FeaturesData
class FeaturesData(num_feature_data=None,
cat_feature_data=None,
num_feature_names=None,
cat_feature_names=None)
Purpose
Allows to optimally store the feature data for further passing to the Pool constructor. The creation of pools from this representation is much faster than from generic numpy.ndarray, pandas.DataFrame or pandas.Series if the dataset contains both numerical and categorical features, most of which are numerical. Pass numpy.ndarray with numpy.float32 dtype to get similar performance with datasets that contain only numerical features.
Warning
FeaturesData makes no checks at all to the input data. Use it only if there is confidence that everything is being done correctly, and it is preferable to avoid spending additional time on checks. Otherwise, pass the input dataset and target variables directly to the Pool class.
Parameters
num_feature_data
Description
Numerical features for all objects from the dataset in the form of numpy.ndarray of shape (object_count x num_feature_count)
with dtype numpy.float32
.
Possible types
numpy.ndarray
Default value
None (the dataset does not contain numerical features)
cat_feature_data
Description
Categorical features for all objects from the dataset in the form of numpy.ndarray of shape (object_count x cat_feature_count)
with dtype object
.
The elements must be of bytes type and should contain UTF-8 encoded strings.

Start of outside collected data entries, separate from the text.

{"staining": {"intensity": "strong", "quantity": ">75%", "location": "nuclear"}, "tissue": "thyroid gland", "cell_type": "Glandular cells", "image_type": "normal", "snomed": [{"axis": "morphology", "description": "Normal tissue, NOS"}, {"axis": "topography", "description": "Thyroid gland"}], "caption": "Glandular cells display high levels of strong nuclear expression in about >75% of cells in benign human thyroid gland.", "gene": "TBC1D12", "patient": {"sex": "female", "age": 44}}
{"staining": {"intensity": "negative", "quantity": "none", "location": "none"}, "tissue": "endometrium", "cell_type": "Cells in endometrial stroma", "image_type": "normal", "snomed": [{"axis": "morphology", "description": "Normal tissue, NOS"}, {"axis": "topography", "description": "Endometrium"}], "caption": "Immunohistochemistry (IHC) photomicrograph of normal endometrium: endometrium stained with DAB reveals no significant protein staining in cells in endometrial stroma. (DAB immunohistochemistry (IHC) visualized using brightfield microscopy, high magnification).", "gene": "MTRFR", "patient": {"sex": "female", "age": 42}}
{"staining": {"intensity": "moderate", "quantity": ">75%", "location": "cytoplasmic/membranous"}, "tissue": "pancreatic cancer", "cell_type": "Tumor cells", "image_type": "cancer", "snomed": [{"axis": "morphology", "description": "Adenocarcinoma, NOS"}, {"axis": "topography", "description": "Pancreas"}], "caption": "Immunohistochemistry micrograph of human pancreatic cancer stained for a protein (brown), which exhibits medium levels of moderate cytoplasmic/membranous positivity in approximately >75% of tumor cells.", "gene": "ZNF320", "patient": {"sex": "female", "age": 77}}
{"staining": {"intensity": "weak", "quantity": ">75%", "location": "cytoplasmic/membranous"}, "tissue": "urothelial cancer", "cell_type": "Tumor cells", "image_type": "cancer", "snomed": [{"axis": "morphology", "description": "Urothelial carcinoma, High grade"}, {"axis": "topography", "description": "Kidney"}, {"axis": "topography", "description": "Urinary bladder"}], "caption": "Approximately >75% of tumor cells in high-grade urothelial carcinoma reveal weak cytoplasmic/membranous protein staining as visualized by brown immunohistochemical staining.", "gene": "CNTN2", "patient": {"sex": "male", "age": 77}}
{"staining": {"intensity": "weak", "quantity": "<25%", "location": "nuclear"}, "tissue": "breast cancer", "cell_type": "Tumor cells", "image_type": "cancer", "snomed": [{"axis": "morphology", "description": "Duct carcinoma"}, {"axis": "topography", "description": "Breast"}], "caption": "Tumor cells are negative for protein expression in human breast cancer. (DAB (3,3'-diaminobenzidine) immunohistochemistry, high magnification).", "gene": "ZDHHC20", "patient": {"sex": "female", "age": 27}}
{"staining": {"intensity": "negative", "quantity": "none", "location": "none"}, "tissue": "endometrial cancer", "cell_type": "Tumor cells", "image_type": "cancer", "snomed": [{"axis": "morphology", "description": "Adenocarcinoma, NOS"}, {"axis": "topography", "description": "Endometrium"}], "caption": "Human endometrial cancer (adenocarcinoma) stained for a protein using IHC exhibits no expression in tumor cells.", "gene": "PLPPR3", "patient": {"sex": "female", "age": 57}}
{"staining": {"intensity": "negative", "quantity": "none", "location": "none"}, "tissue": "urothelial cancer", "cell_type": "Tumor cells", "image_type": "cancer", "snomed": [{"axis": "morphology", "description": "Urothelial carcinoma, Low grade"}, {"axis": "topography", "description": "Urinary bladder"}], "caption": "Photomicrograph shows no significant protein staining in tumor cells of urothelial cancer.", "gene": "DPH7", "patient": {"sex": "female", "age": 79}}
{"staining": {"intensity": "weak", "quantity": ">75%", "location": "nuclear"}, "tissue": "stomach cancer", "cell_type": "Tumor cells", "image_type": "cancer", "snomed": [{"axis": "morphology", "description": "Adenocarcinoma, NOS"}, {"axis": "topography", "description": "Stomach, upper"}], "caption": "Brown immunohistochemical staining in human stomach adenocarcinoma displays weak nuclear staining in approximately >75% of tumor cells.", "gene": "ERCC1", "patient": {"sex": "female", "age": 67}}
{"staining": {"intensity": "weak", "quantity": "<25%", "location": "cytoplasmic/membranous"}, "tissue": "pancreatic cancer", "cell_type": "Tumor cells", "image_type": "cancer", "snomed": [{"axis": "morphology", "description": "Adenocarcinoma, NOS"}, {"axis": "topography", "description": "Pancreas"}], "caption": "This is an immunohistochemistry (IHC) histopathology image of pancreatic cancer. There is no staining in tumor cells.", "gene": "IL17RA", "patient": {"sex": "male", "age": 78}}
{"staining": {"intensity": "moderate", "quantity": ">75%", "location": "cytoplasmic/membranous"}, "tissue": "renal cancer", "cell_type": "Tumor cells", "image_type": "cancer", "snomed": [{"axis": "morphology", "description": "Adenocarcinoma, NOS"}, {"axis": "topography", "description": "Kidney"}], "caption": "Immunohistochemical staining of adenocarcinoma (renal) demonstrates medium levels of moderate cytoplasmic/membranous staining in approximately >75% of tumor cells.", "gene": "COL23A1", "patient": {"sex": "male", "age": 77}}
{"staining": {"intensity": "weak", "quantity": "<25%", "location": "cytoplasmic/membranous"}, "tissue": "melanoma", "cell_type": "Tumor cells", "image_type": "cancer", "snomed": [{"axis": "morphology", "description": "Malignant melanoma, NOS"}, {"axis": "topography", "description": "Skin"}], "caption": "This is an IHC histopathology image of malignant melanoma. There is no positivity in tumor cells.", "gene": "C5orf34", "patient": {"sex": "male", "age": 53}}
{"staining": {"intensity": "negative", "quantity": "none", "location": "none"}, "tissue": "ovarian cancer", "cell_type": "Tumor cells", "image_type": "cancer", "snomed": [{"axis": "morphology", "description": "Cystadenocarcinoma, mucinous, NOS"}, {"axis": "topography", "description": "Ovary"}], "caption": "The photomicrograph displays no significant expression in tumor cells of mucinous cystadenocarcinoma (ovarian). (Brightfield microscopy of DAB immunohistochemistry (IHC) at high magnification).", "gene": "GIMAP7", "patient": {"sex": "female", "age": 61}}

Categorical features must be passed as strings, for example:
data=FeaturesData(cat_feature_data=np.array([['a','c'], ['b', 'c']], dtype=object))
Using other data types (for example, int32) raises an error.
Possible types
numpy.ndarray
Default value
None (the dataset does not contain categorical features)
num_feature_names
Description
The names of numerical features in the form of a sequence of strings or bytes.
If the string is represented by the bytes type, it must be UTF-8 encoded.
Possible types
-
list of strings
-
list of bytes
Default value
None (the num_feature_names
data attribute is set to a list of empty strings)
cat_feature_names
Description
The names of categorical features in the form of a sequence of strings or bytes.
If the string is represented by the bytes type, it must be UTF-8 encoded.
Possible types
-
list of strings
-
list of bytes
Default value
None (the cat_feature_names
data attribute is set to a list of empty strings)
Specifics
-
The order of features in the created Pool is the following:
[num_features (if any present)][cat_features (if any present)]
-
The feature data must be passed in the same order when applying the trained model.
Methods
Method | Description |
---|---|
get_cat_feature_count | Return the number of categorical features contained in the dataset. |
get_feature_count | Return the total number of features (both numerical and categorical) contained in the dataset. |
get_feature_names | Return the names of features from the dataset. |
get_num_feature_count | Return the number of numerical features contained in the dataset. |
get_object_count | Return the number of objects contained in the dataset. |
Usage examples
CatBoostClassifier with FeaturesData
import numpy as np
from catboost import CatBoostClassifier, FeaturesData
# Initialize data
cat_features = [0,1,2]
train_data = FeaturesData(
num_feature_data=np.array([[1, 4, 5, 6], [4, 5, 6, 7], [30, 40, 50, 60]], dtype=np.float32),
cat_feature_data=np.array([["a", "b"], ["a", "b"], ["c", "d"]], dtype=object)
)
train_labels = [1,1,-1]
test_data = FeaturesData(
num_feature_data=np.array([[2, 4, 6, 8], [1, 4, 50, 60]], dtype=np.float32),
cat_feature_data=np.array([["a", "b"], ["a", "d"]], dtype=object)
)
# Initialize CatBoostClassifier
model = CatBoostClassifier(iterations=2, learning_rate=1, depth=2, loss_function='Logloss')
# Fit model
model.fit(train_data, train_labels)
# Get predicted classes
preds_class = model.predict(test_data)
# Get predicted probabilities for each class
preds_proba = model.predict_proba(test_data)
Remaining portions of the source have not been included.